Einmal die ganze Bandbreite an Möglichkeiten abfahren – von der Studioisolation zur Naturverbindung in der Berghütte, von leisem Ambient zu lautem Noise, von schwebenden Flächen über kleine Glitches zu derbem IDM und klassischem Drum’n’Bass. Der junge Zürcher Gitarrist und Producer Emmanuel De La Paix deckt auf Chromaverse (and human structures) (Broque Recordings, 17. März) das beinahe komplette Sounduniversum der Neunziger (und von heute) ab. Und das in jeweils wohldurchdachter, fein austarierter Produktion. Mit gelegentlichem Gesang bleibt das Album immer eigenwillig und charaktervoll, spielt oft nahe dem emotionalen Maximalpegel. Hier will offensichtlich einer dahin, wo Sascha Ring als Apparat in seinen besten und publikumswirksamsten Momenten überzeugen konnte. Emmanuel De La Paix ist auf dem besten Weg.
Das anonyme, offenbar in Argentinien operierende Projekt namens Acid Twilight agiert da schon etwas psychedelischer, mit einer deutlichen Verneigung vor Dungeon Synth und ähnlichen Arten von fantasy-inspirierter, purer Synthesizermusik. Auf dem vierten Album Trippo Nova (Not Not Fun, 3. April) kommen jazzig dahergegniedelte Keyboard-Solos über stets unrund geloopten, rhythmischen Patterns zusammen – zu einem für die Fülle an Ideen und Sound-Elementen dann doch beachtlich ausgeruhten und zurückgelehnten Gesamteindruck. Der Synth-Wizard aus der modularen Drachenhöhle geht halt auch mal zum Surfen und Abhängen an den Strand.

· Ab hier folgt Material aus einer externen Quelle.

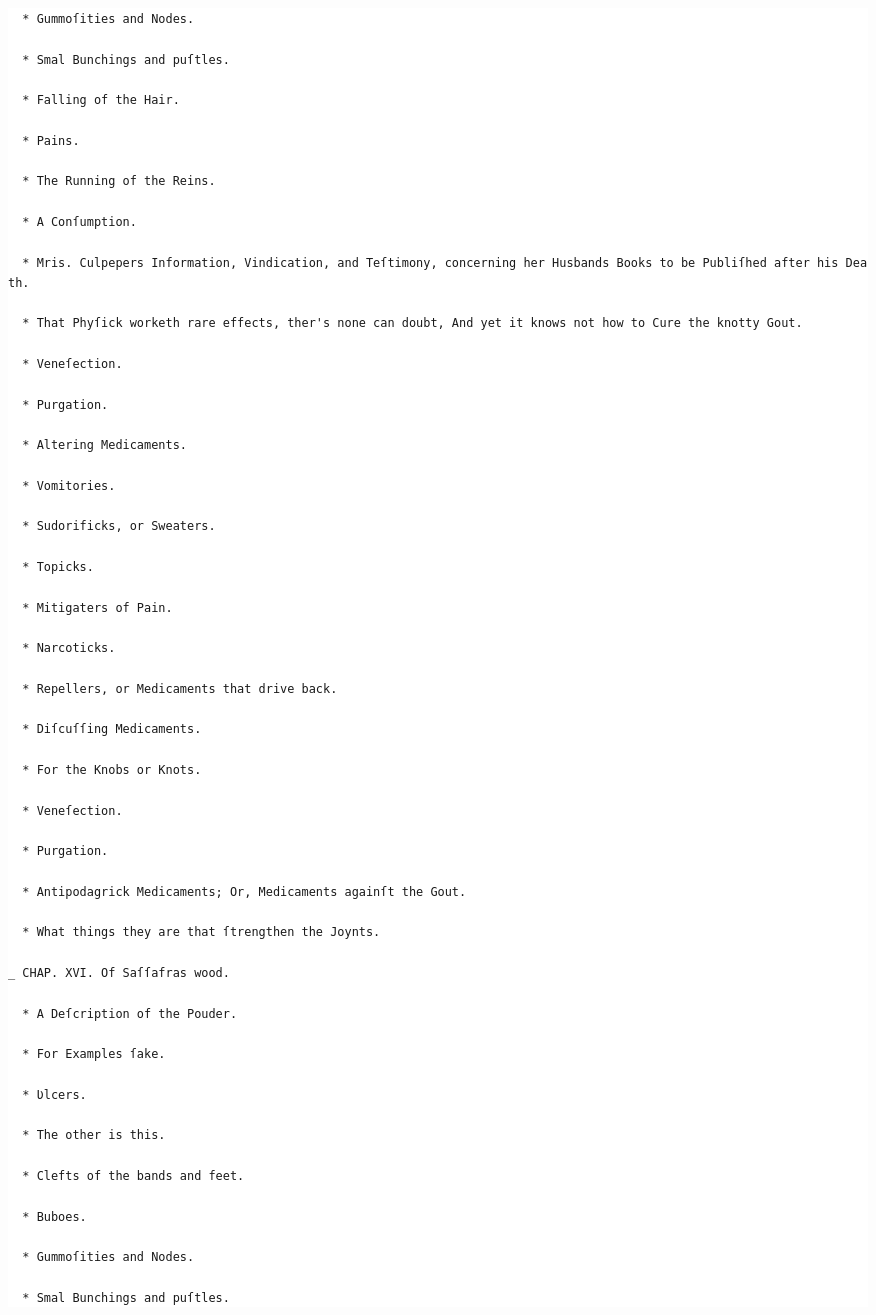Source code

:      * Gummoſities and Nodes.

      * Smal Bunchings and puſtles.

      * Falling of the Hair.

      * Pains.

      * The Running of the Reins.

      * A Conſumption.

      * Mris. Culpepers Information, Vindication, and Teſtimony, concerning her Husbands Books to be Publiſhed after his Death.

      * That Phyſick worketh rare effects, ther's none can doubt, And yet it knows not how to Cure the knotty Gout.

      * Veneſection.

      * Purgation.

      * Altering Medicaments.

      * Vomitories.

      * Sudorificks, or Sweaters.

      * Topicks.

      * Mitigaters of Pain.

      * Narcoticks.

      * Repellers, or Medicaments that drive back.

      * Diſcuſſing Medicaments.

      * For the Knobs or Knots.

      * Veneſection.

      * Purgation.

      * Antipodagrick Medicaments; Or, Medicaments againſt the Gout.

      * What things they are that ſtrengthen the Joynts.

    _ CHAP. XVI. Of Saſſafras wood.

      * A Deſcription of the Pouder.

      * For Examples ſake.

      * Ʋlcers.

      * The other is this.

      * Clefts of the bands and feet.

      * Buboes.

      * Gummoſities and Nodes.

      * Smal Bunchings and puſtles.
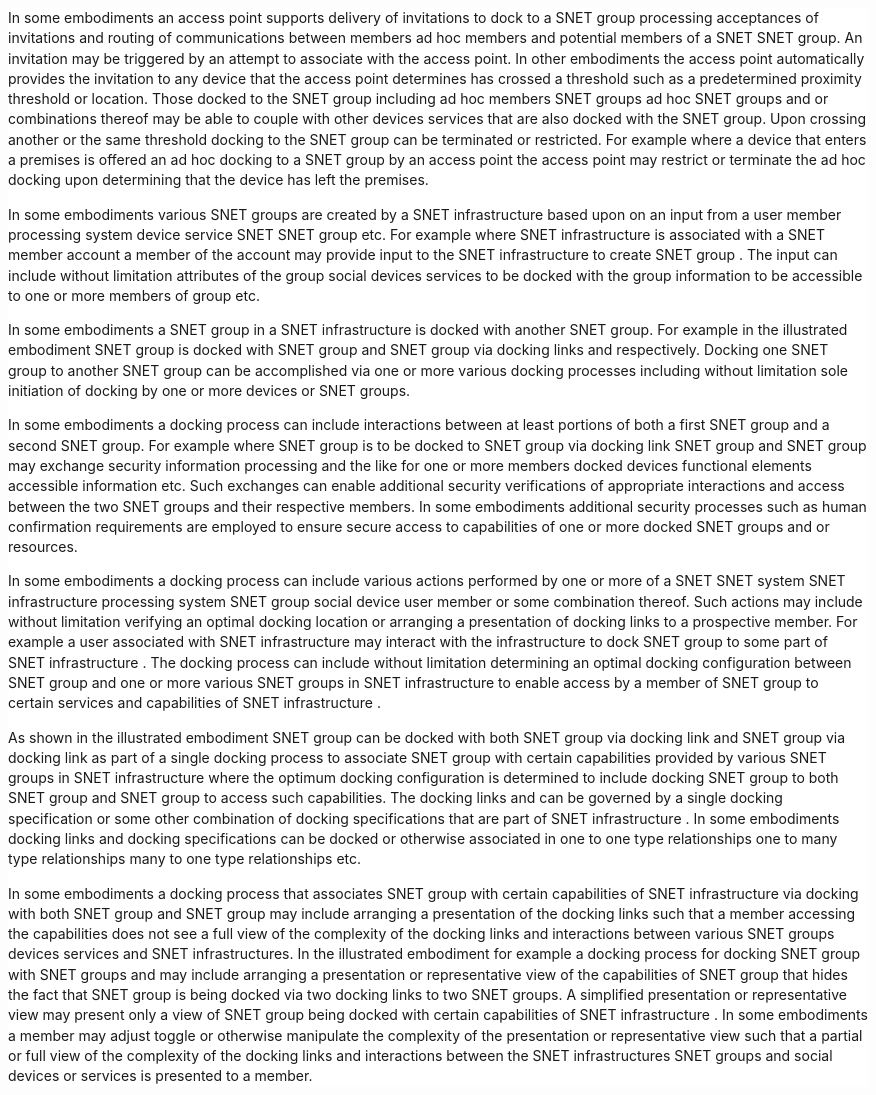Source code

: In some embodiments an access point supports delivery of invitations to dock to a SNET group processing acceptances of invitations and routing of communications between members ad hoc members and potential members of a SNET SNET group. An invitation may be triggered by an attempt to associate with the access point. In other embodiments the access point automatically provides the invitation to any device that the access point determines has crossed a threshold such as a predetermined proximity threshold or location. Those docked to the SNET group including ad hoc members SNET groups ad hoc SNET groups and or combinations thereof may be able to couple with other devices services that are also docked with the SNET group. Upon crossing another or the same threshold docking to the SNET group can be terminated or restricted. For example where a device that enters a premises is offered an ad hoc docking to a SNET group by an access point the access point may restrict or terminate the ad hoc docking upon determining that the device has left the premises.

In some embodiments various SNET groups are created by a SNET infrastructure based upon on an input from a user member processing system device service SNET SNET group etc. For example where SNET infrastructure is associated with a SNET member account a member of the account may provide input to the SNET infrastructure to create SNET group . The input can include without limitation attributes of the group social devices services to be docked with the group information to be accessible to one or more members of group etc.

In some embodiments a SNET group in a SNET infrastructure is docked with another SNET group. For example in the illustrated embodiment SNET group is docked with SNET group and SNET group via docking links and respectively. Docking one SNET group to another SNET group can be accomplished via one or more various docking processes including without limitation sole initiation of docking by one or more devices or SNET groups.

In some embodiments a docking process can include interactions between at least portions of both a first SNET group and a second SNET group. For example where SNET group is to be docked to SNET group via docking link SNET group and SNET group may exchange security information processing and the like for one or more members docked devices functional elements accessible information etc. Such exchanges can enable additional security verifications of appropriate interactions and access between the two SNET groups and their respective members. In some embodiments additional security processes such as human confirmation requirements are employed to ensure secure access to capabilities of one or more docked SNET groups and or resources.

In some embodiments a docking process can include various actions performed by one or more of a SNET SNET system SNET infrastructure processing system SNET group social device user member or some combination thereof. Such actions may include without limitation verifying an optimal docking location or arranging a presentation of docking links to a prospective member. For example a user associated with SNET infrastructure may interact with the infrastructure to dock SNET group to some part of SNET infrastructure . The docking process can include without limitation determining an optimal docking configuration between SNET group and one or more various SNET groups in SNET infrastructure to enable access by a member of SNET group to certain services and capabilities of SNET infrastructure .

As shown in the illustrated embodiment SNET group can be docked with both SNET group via docking link and SNET group via docking link as part of a single docking process to associate SNET group with certain capabilities provided by various SNET groups in SNET infrastructure where the optimum docking configuration is determined to include docking SNET group to both SNET group and SNET group to access such capabilities. The docking links and can be governed by a single docking specification or some other combination of docking specifications that are part of SNET infrastructure . In some embodiments docking links and docking specifications can be docked or otherwise associated in one to one type relationships one to many type relationships many to one type relationships etc.

In some embodiments a docking process that associates SNET group with certain capabilities of SNET infrastructure via docking with both SNET group and SNET group may include arranging a presentation of the docking links such that a member accessing the capabilities does not see a full view of the complexity of the docking links and interactions between various SNET groups devices services and SNET infrastructures. In the illustrated embodiment for example a docking process for docking SNET group with SNET groups and may include arranging a presentation or representative view of the capabilities of SNET group that hides the fact that SNET group is being docked via two docking links to two SNET groups. A simplified presentation or representative view may present only a view of SNET group being docked with certain capabilities of SNET infrastructure . In some embodiments a member may adjust toggle or otherwise manipulate the complexity of the presentation or representative view such that a partial or full view of the complexity of the docking links and interactions between the SNET infrastructures SNET groups and social devices or services is presented to a member.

Melancholische Trompete mit viel Hall über schluffigen Trip-Hop- oder Drum’n’Bass-Beats, eingebettet in Synthesizer-Flächen mit gelegentlichen Klangtupfern akustischer Instrumente – das ist als Idee, Stil und Genre von den Stimmungs-Playlists und Coffee-Chill-Lounge-House-Mixen auf den einschlägigen Streaming-Plattformen bis zum totalen Belanglosigkeits-Overkill desavouiert. Oder etwa nicht? Das Berliner Duo 505, bestehend aus den Italienern Daniel Calvi und Mattia Prete (kennt man eventuell von Beat Movement) und nicht zu verwechseln mit dem Wiener Duo 505, versucht sich in einer Ehrenrettung einer jazzigen Electronica aus exakt den erwähnten Elementen, Broken Beats und Blauen Noten. True At First Light (Fiveofive x Flake Records, 27. Februar) ist strukturell komplexer, weniger gefällig und schafft das nicht kleine Kunststück, sowohl das Bedürfnis nach unaufdringlicher Hintergrundentspannung zu bedienen als auch tendenziell musikalisch interessant zu bleiben.